Requirement >>
You are asked to filter the data below and copy every line holding "https".

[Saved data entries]
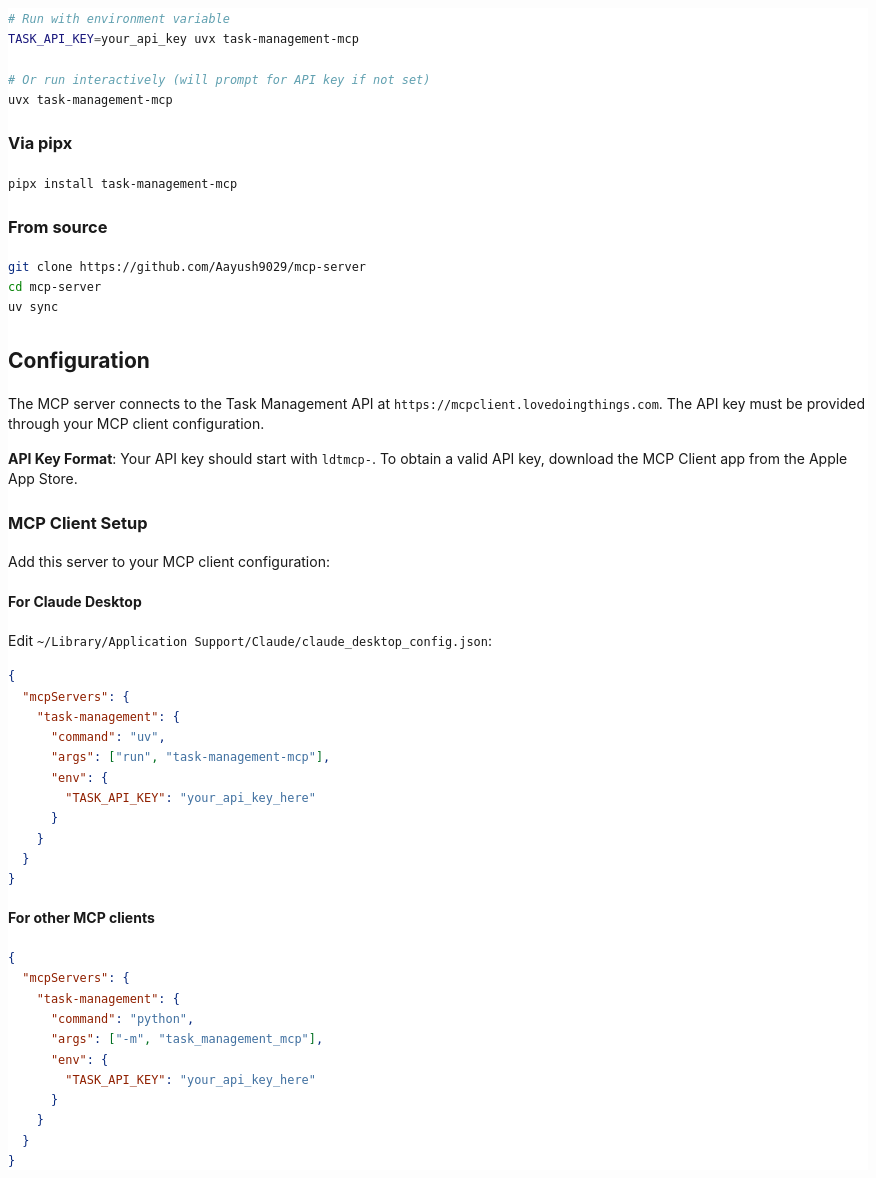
 ```bash
# Run with environment variable
TASK_API_KEY=your_api_key uvx task-management-mcp

# Or run interactively (will prompt for API key if not set)
uvx task-management-mcp
```

### Via pipx

```bash
pipx install task-management-mcp
```

### From source

```bash
git clone https://github.com/Aayush9029/mcp-server
cd mcp-server
uv sync
```

## Configuration

The MCP server connects to the Task Management API at `https://mcpclient.lovedoingthings.com`. The API key must be provided through your MCP client configuration.

**API Key Format**: Your API key should start with `ldtmcp-`. To obtain a valid API key, download the MCP Client app from the Apple App Store.

### MCP Client Setup

Add this server to your MCP client configuration:

#### For Claude Desktop

Edit `~/Library/Application Support/Claude/claude_desktop_config.json`:

```json
{
  "mcpServers": {
    "task-management": {
      "command": "uv",
      "args": ["run", "task-management-mcp"],
      "env": {
        "TASK_API_KEY": "your_api_key_here"
      }
    }
  }
}
```

#### For other MCP clients

```json
{
  "mcpServers": {
    "task-management": {
      "command": "python",
      "args": ["-m", "task_management_mcp"],
      "env": {
        "TASK_API_KEY": "your_api_key_here"
      }
    }
  }
}
```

Task result >>
git clone https://github.com/Aayush9029/mcp-server
The MCP server connects to the Task Management API at `https://mcpclient.lovedoingthings.com`. The API key must be provided through your MCP client configuration.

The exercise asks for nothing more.